The Federal Housing Finance Agency (FHFA) released data yesterday on Fannie Mae and Freddie Mac, comparing credit quality and performance of the loans they acquired (from 2001-2008) versus loans financed with private-label mortgage-backed securities.
As you can see, Fannie and Freddie’s loans were of much better quality, and performance followed suit.
Of course, because they held a much larger share of the mortgage market (and ignored risks), multi-billion dollar losses at the two firms still required a major bailout.
Fannie and Freddie:
84% of mortgages had Fico scores above 660
5% of mortgage had Fico scores below 620 (subprime by definition)
82% of mortgages had loan-to-value (LTV) ratios below 80 percent
88% of mortgages fixed-rate loans
Roughly 5% of fixed-rate mortgages and 10% of ARMs over 90 days delinquent before the end of 2009
47% of mortgages had Fico scores above 660
32% of mortgage had Fico scores below 620 (subprime by definition)

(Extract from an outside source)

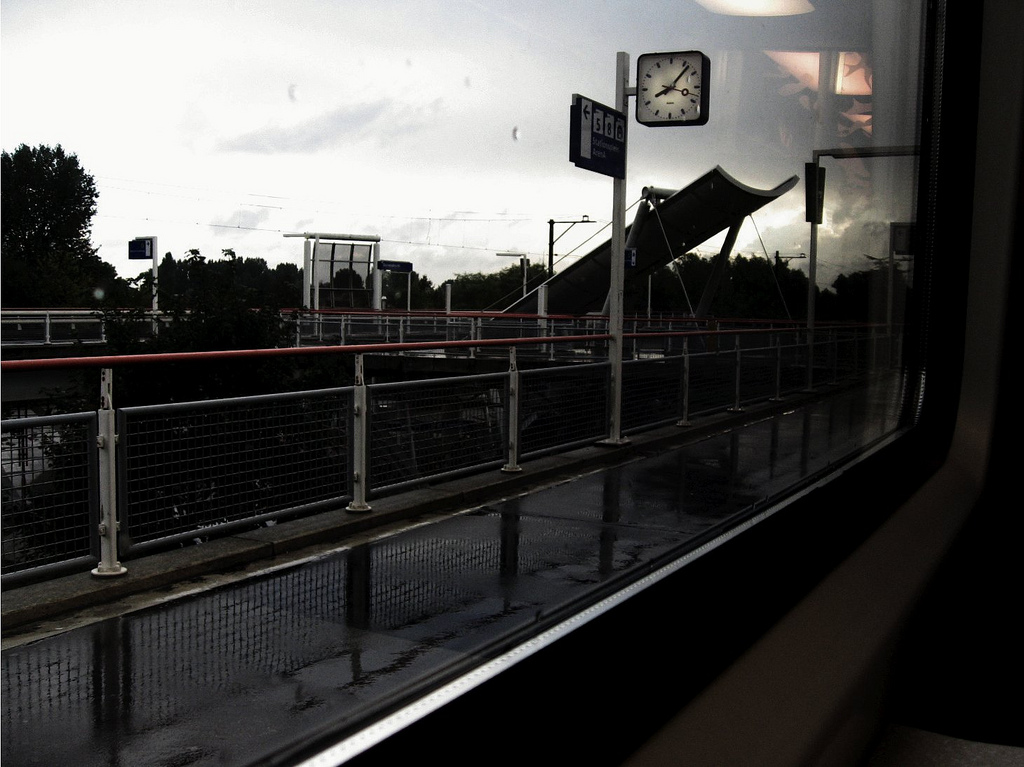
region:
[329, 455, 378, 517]
pole on the ground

66% of mortgages had loan-to-value (LTV) ratios below 80 percent
70% of mortgages adjustable-rate mortgages
Roughly 20% of fixed-rate mortgages and 30% of ARMs over 90 days delinquent before the end of 2009
And most private label mortgages were only under 80 percent LTV because they had corresponding second mortgages to avoid paying mortgage insurance (combo loans).
The layered risk you see in the private label mortgages explains why things went so horribly wrong (what caused the mortgage crisis).
Fannie and Freddie’s share of total loans fell from above 90 percent in 2001 and 2002 to just above 60 percent in 2005, before rising to nearly 100 percent in 2008.